GREENE: Senate Majority Leader Bill Frist stood with Hastert outside the White House and seemed eager to point out that too much blame was heaped at the federal government.

Senator BILL FRIST (Majority Leader): I think increasingly people see that there was a systemwide failure at the local level, at the state level and at the federal level.

GREENE: Looking at all levels of government would be the task of a congressional committee Frist and Hastert have proposed as an alternative to multiple hearings and different committees. Democrats were quick to call the Republican proposal a sham, an effort to divert attention from the Bush administration's failures. As for the president, he says he'll carry out his own investigation. He's been dispatching high level emissaries to the stricken region. Yesterday, first lady Laura Bush visited a Mississippi school and was asked how she thought the relief effort was going.

Mrs. LAURA BUSH (First Lady): Across the board, very, very well. That's what I would say. I think we've seen a lot of the same footage over and over that isn't necessarily representative of what really happened.

GREENE: Vice President Dick Cheney headed for the Gulf Coast yesterday and said things are going well.

Vice President DICK CHENEY: I think the progress we're making is significant. I think the performance, in general, at least in terms of the information I've received from the locals, is definitely very impressive.
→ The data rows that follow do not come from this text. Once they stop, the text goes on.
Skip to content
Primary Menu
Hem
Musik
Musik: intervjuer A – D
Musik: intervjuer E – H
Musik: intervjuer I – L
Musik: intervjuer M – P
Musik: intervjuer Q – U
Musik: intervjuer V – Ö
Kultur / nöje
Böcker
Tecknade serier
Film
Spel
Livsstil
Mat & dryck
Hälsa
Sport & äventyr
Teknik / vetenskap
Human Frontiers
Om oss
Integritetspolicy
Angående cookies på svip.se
GREENE: At the same time, it's clear that the White House has several messages it wants to get out. While the first lady and vice president were accentuating the positive, White House spokesman Scott McClellan was telling Americans Mr. Bush is aware of what has gone wrong.
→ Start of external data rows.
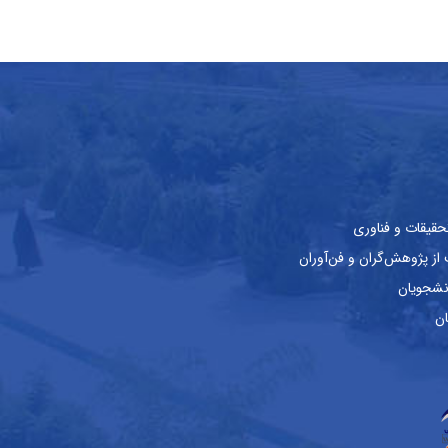
حقیقات و فناوری
ز پژوهش‌گران و فن‌آوران
نشجویان
ان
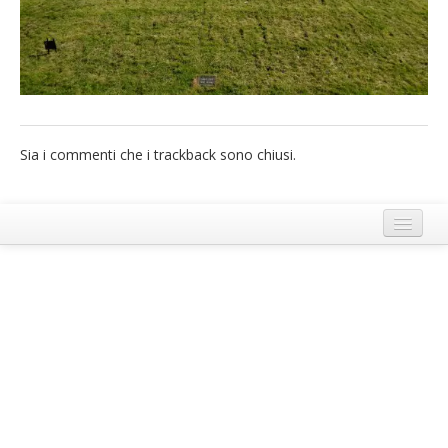
French
Italiano
Sia i commenti che i trackback sono chiusi.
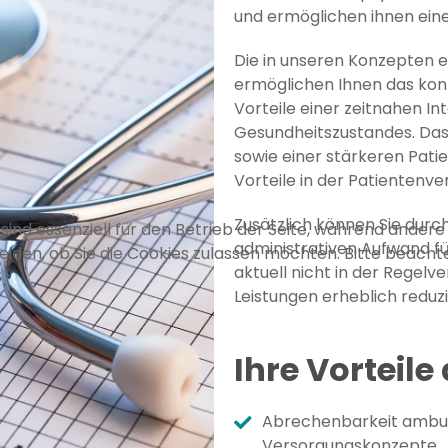
und ermöglichen ihnen ein
Die in unseren Konzepten e
ermöglichen Ihnen das konti
Vorteile einer zeitnahen I
Gesundheitszustandes. Das 
sowie einer stärkeren Pat
Vorteile in der Patientenve
Zusätzlich können Sie dur
sind essenziell für den Betrieb der Seite, während andere
administrativen Aufwand fü
eiden, ob Sie die Cookies zulassen möchten. Bitte beacht
aktuell nicht in der Regel
Leistungen erheblich reduz
Ihre Vorteile
Abrechenbarkeit ambul
Versorgungskonzepte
Mr. SCOTT McCLELLAN (White House Spokesman): The president found it totally unacceptable that you had some 25,000 people in need of assistance that were waiting for a few days to get the food and water and medicine that they needed.

GREENE: Mr. Bush, for his part, delivered a message of compassion.

President GEORGE W. BUSH: Throughout our history in times of testing, Americans have come together in prayer to heal and ask for strength for the tasks ahead.

GREENE: He also urged evacuees to tap into federal assistance, including food stamps, Medicaid, even $2,000 debit cards and he's promising to cut the red tape and bureaucracy to make them available. David Greene, NPR News, the White House.